Fighting Donald Trump’s Islamophobia With Humor and History

Doomed to repeat it and all that.

New Republic senior editor Jeet Heer‘s tweet above referenced the latest display of intolerant Trump claptrap, this time in an interview with Yahoo Poltics’ Hunter Walker, in which Donald Trump laid out a plan that violated more than one constitutional right of Muslims in the United States. This included more surveillance, a “very, very, careful” look at mosques, warrantless searches and the following attention-garnering bit:

Yahoo News asked Trump whether this level of tracking might require registering Muslims in a database or giving them a form of special identification that noted their religion. He wouldn’t rule it out.

Anyone with any sense of history knew exactly the analogy Walker got Trump to allude to, that of Jews in Nazi Germany forced to wear gold stars on their clothing as identification.

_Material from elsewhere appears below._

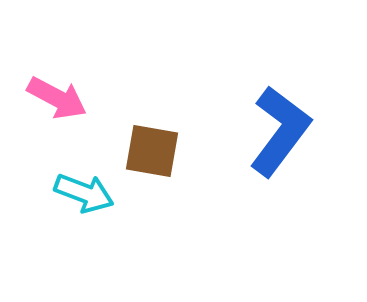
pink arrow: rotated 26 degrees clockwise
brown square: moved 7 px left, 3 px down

Godwin’s law is a term coined by Mike Godwin, which essentially states that a Nazi or Hitler comparison will invariably make its way into long, Internet-based discussions (and is also favored for political rhetorical flourishes). In implication and practice, these are usually nonsensical, inappropriate analogies, but we agree with Andrew Stroehlein, Human Rights Watch’s European media director, because forced religious identification was an actual Nazi practice.